[Chart analysis data]
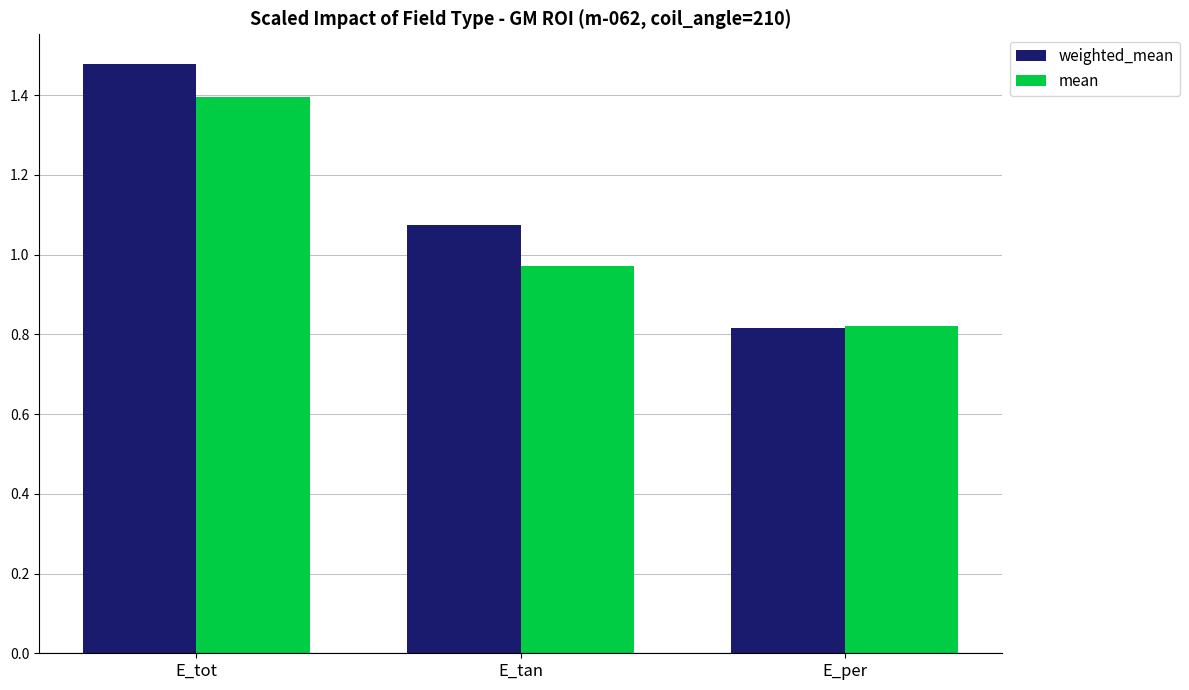

List the labels in order of weighted_mean value, largest first.

E_tot, E_tan, E_per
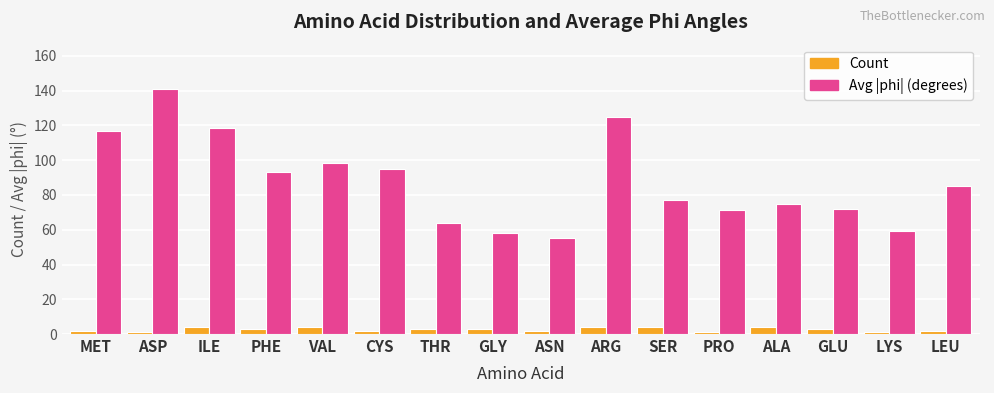

At which category is the sum across all series the highest?

ASP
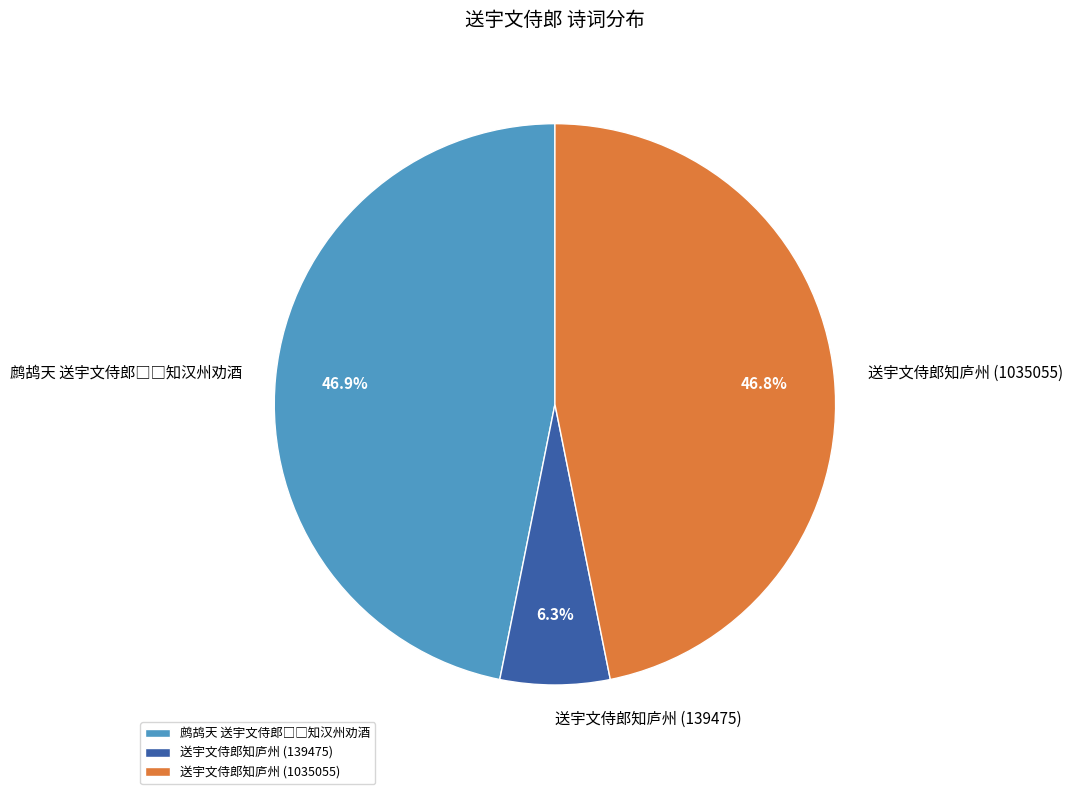

Between 送宇文侍郎知庐州 (1035055) and 送宇文侍郎知庐州 (139475), which is larger?

送宇文侍郎知庐州 (1035055)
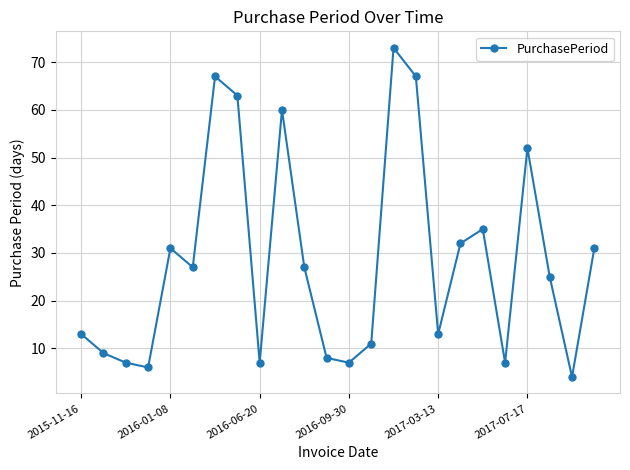

What is the sum of all values?

682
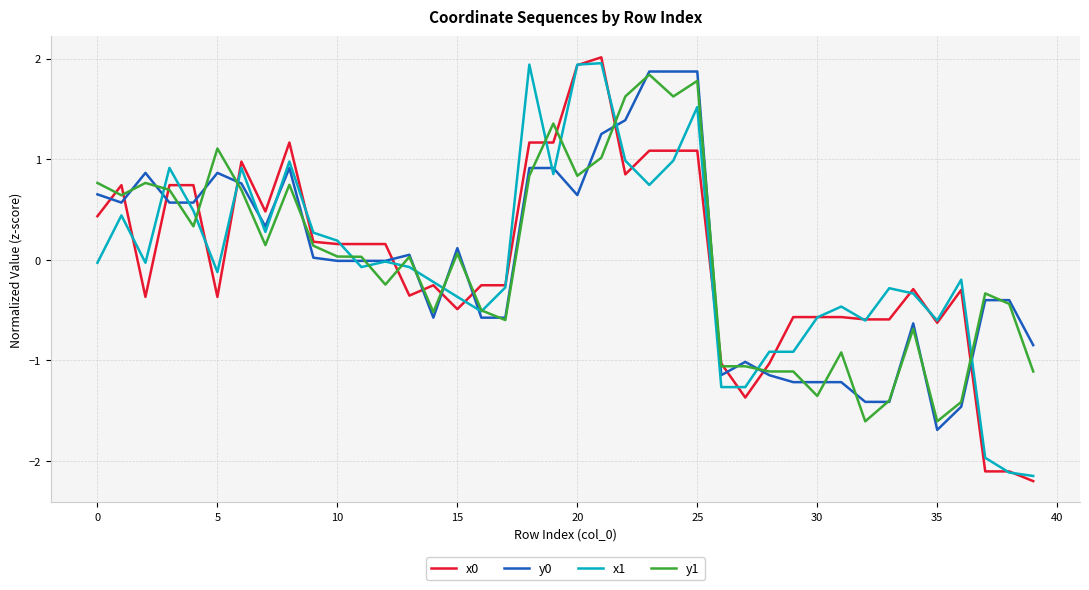

What is the maximum value for y0?

1.9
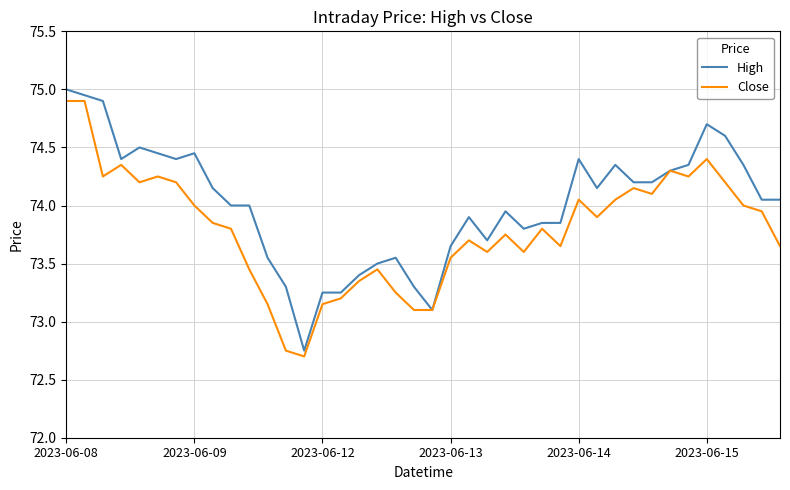

What is the smallest value displayed?

72.7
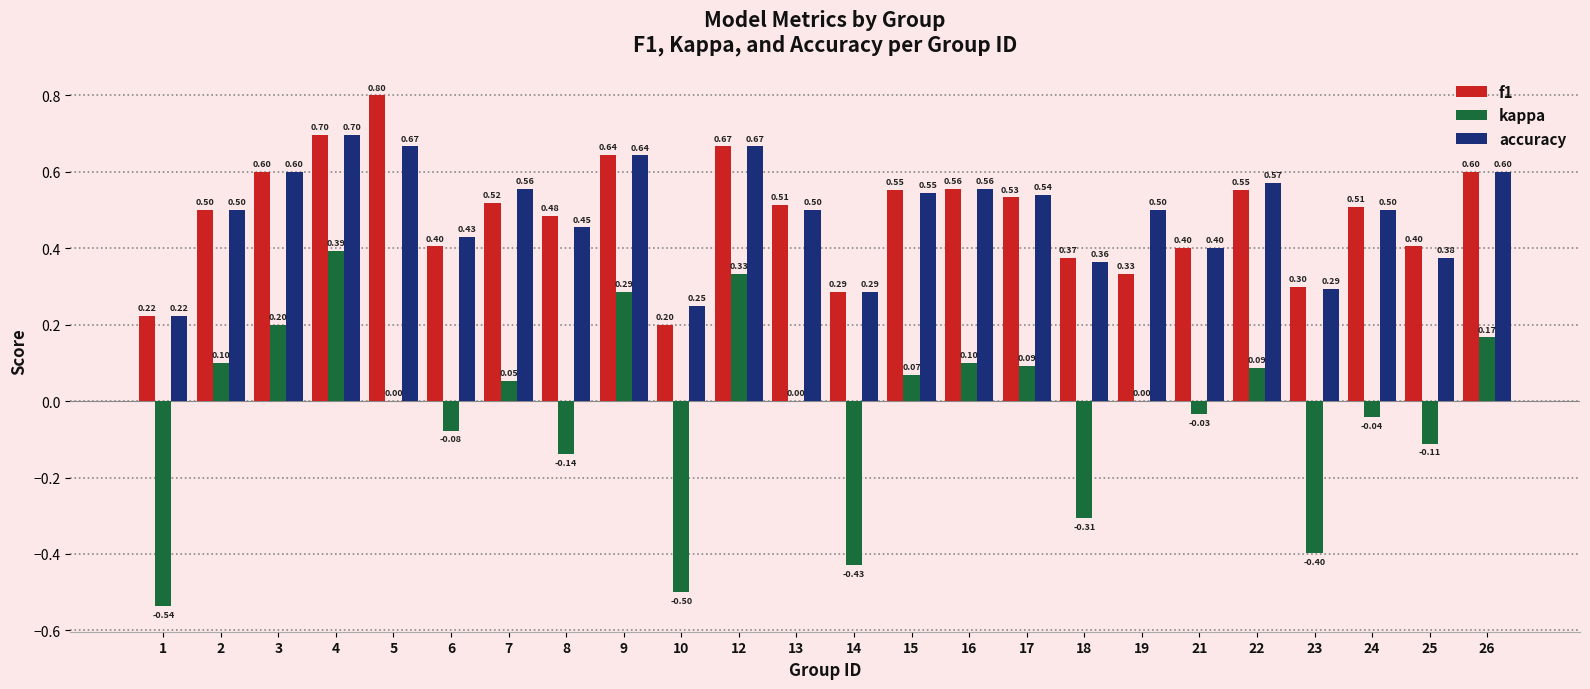

Is the value of f1 at 15 greater than the value of kappa at 13?

Yes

**Exercise instructions**
Rewrite all of the material above with every "sum" replaced by "total" and nothing else changed. Omit the pictures.

**Answer for the task**
List the labels in order of weighted_mean value, largest first.

E_tot, E_tan, E_per

At which category is the total across all series the highest?

ASP

Between 送宇文侍郎知庐州 (1035055) and 送宇文侍郎知庐州 (139475), which is larger?

送宇文侍郎知庐州 (1035055)

What is the total of all values?

682

What is the maximum value for y0?

1.9

What is the smallest value displayed?

72.7

Is the value of f1 at 15 greater than the value of kappa at 13?

Yes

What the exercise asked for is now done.